◆ **WHAT IS BEING ASKED**: Revise the rows from the first one down through the line that contains "CASA 5 - CLUB DE MAR", replacing "Agregar" with "Añadir" and leaving everything else unchanged.

◆ **DATA TO EXAMINE**:
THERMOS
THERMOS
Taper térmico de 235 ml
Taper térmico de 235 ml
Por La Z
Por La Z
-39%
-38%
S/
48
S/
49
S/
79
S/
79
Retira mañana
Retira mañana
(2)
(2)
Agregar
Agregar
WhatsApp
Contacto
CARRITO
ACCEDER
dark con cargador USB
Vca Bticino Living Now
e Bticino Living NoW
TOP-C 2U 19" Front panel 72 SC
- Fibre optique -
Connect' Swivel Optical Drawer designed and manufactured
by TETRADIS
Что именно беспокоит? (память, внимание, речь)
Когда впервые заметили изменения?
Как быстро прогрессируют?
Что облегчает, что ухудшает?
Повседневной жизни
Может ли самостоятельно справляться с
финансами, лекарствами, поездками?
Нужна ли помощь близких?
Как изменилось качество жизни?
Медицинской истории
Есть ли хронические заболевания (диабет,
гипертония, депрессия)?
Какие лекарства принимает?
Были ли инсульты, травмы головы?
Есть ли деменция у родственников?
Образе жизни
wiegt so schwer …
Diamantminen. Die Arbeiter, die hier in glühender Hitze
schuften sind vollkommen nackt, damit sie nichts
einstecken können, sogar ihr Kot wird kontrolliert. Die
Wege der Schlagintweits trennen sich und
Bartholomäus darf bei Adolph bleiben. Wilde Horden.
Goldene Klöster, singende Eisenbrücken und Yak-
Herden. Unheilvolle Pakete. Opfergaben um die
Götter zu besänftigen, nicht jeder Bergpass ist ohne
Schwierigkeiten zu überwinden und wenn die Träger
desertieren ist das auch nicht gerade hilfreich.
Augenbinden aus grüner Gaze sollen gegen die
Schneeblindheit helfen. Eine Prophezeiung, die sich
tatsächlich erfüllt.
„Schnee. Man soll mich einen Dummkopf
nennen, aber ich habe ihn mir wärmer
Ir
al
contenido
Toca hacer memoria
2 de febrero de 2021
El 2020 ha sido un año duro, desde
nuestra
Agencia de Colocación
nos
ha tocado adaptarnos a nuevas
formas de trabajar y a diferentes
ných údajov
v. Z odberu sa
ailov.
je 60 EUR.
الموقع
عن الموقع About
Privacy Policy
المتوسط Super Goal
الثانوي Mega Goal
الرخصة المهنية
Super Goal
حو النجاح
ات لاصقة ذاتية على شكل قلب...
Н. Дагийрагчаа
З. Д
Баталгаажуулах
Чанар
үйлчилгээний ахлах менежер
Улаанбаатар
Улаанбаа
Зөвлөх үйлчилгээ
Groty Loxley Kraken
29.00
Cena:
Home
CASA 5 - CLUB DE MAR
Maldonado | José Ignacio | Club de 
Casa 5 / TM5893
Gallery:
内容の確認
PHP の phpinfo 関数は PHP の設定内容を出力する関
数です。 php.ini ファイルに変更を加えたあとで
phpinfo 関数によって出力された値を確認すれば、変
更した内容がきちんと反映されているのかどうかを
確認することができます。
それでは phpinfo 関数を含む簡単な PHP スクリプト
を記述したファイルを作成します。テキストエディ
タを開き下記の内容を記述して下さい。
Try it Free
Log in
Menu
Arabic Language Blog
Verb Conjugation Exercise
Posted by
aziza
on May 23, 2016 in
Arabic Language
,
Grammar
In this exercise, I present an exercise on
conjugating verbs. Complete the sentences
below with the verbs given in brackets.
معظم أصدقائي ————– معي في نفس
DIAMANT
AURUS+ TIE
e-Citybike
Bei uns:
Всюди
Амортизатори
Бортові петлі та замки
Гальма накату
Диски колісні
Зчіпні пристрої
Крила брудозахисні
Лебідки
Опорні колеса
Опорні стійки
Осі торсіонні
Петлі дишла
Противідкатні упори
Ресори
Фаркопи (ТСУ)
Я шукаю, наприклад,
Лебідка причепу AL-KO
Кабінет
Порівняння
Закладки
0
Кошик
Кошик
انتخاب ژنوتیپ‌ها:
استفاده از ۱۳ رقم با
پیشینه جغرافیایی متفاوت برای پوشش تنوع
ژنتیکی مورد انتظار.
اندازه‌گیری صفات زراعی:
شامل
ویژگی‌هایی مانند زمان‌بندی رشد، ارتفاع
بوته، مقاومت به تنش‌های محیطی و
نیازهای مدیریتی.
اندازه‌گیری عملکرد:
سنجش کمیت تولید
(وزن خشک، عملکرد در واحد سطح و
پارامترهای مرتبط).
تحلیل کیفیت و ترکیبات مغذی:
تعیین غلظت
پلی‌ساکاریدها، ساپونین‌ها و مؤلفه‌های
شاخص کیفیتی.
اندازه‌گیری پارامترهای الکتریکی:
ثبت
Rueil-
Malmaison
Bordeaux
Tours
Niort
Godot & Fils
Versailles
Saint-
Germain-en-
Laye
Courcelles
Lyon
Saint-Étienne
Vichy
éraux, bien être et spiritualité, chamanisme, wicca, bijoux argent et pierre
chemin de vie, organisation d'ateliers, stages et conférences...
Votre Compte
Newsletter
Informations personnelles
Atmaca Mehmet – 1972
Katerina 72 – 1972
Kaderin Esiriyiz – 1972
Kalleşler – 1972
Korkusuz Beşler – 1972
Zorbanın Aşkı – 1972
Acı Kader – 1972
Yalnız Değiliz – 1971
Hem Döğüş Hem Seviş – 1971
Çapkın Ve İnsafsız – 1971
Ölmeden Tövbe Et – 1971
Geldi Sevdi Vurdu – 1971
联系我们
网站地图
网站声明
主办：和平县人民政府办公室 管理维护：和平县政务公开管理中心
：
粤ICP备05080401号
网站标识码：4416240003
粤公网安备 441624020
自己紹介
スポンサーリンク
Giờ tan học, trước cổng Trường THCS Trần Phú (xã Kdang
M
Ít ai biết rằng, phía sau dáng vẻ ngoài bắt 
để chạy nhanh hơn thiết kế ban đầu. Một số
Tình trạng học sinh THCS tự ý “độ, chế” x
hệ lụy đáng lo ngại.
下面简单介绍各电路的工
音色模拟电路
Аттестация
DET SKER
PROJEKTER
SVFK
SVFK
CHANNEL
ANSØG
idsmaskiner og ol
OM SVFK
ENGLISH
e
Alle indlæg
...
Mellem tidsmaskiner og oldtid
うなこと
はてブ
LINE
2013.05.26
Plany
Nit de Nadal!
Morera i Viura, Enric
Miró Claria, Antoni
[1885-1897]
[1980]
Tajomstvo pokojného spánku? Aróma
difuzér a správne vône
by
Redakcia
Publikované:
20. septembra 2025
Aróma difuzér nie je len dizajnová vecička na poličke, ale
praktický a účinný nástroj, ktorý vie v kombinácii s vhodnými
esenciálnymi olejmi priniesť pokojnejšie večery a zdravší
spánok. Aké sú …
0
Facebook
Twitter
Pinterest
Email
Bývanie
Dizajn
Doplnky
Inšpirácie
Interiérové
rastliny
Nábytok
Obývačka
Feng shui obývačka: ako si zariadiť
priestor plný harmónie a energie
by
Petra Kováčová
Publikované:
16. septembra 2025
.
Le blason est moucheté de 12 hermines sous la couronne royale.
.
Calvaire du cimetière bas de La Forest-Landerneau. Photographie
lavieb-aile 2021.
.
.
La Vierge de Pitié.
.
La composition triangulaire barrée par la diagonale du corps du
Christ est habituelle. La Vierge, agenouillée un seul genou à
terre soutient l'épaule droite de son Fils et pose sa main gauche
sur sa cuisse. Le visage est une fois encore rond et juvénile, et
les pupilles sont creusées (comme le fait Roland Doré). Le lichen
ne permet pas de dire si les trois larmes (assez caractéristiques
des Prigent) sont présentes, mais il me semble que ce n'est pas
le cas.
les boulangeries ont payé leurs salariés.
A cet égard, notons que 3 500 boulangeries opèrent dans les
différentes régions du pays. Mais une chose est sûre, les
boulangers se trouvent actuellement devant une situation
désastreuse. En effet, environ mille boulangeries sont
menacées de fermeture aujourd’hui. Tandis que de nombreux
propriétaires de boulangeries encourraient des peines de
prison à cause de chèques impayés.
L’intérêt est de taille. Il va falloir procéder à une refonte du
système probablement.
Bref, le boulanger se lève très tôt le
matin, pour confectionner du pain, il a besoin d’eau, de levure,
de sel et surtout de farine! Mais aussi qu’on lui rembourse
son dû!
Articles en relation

◆ **RESPONSE TO THIS TASK**:
THERMOS
THERMOS
Taper térmico de 235 ml
Taper térmico de 235 ml
Por La Z
Por La Z
-39%
-38%
S/
48
S/
49
S/
79
S/
79
Retira mañana
Retira mañana
(2)
(2)
Añadir
Añadir
WhatsApp
Contacto
CARRITO
ACCEDER
dark con cargador USB
Vca Bticino Living Now
e Bticino Living NoW
TOP-C 2U 19" Front panel 72 SC
- Fibre optique -
Connect' Swivel Optical Drawer designed and manufactured
by TETRADIS
Что именно беспокоит? (память, внимание, речь)
Когда впервые заметили изменения?
Как быстро прогрессируют?
Что облегчает, что ухудшает?
Повседневной жизни
Может ли самостоятельно справляться с
финансами, лекарствами, поездками?
Нужна ли помощь близких?
Как изменилось качество жизни?
Медицинской истории
Есть ли хронические заболевания (диабет,
гипертония, депрессия)?
Какие лекарства принимает?
Были ли инсульты, травмы головы?
Есть ли деменция у родственников?
Образе жизни
wiegt so schwer …
Diamantminen. Die Arbeiter, die hier in glühender Hitze
schuften sind vollkommen nackt, damit sie nichts
einstecken können, sogar ihr Kot wird kontrolliert. Die
Wege der Schlagintweits trennen sich und
Bartholomäus darf bei Adolph bleiben. Wilde Horden.
Goldene Klöster, singende Eisenbrücken und Yak-
Herden. Unheilvolle Pakete. Opfergaben um die
Götter zu besänftigen, nicht jeder Bergpass ist ohne
Schwierigkeiten zu überwinden und wenn die Träger
desertieren ist das auch nicht gerade hilfreich.
Augenbinden aus grüner Gaze sollen gegen die
Schneeblindheit helfen. Eine Prophezeiung, die sich
tatsächlich erfüllt.
„Schnee. Man soll mich einen Dummkopf
nennen, aber ich habe ihn mir wärmer
Ir
al
contenido
Toca hacer memoria
2 de febrero de 2021
El 2020 ha sido un año duro, desde
nuestra
Agencia de Colocación
nos
ha tocado adaptarnos a nuevas
formas de trabajar y a diferentes
ných údajov
v. Z odberu sa
ailov.
je 60 EUR.
الموقع
عن الموقع About
Privacy Policy
المتوسط Super Goal
الثانوي Mega Goal
الرخصة المهنية
Super Goal
حو النجاح
ات لاصقة ذاتية على شكل قلب...
Н. Дагийрагчаа
З. Д
Баталгаажуулах
Чанар
үйлчилгээний ахлах менежер
Улаанбаатар
Улаанбаа
Зөвлөх үйлчилгээ
Groty Loxley Kraken
29.00
Cena:
Home
CASA 5 - CLUB DE MAR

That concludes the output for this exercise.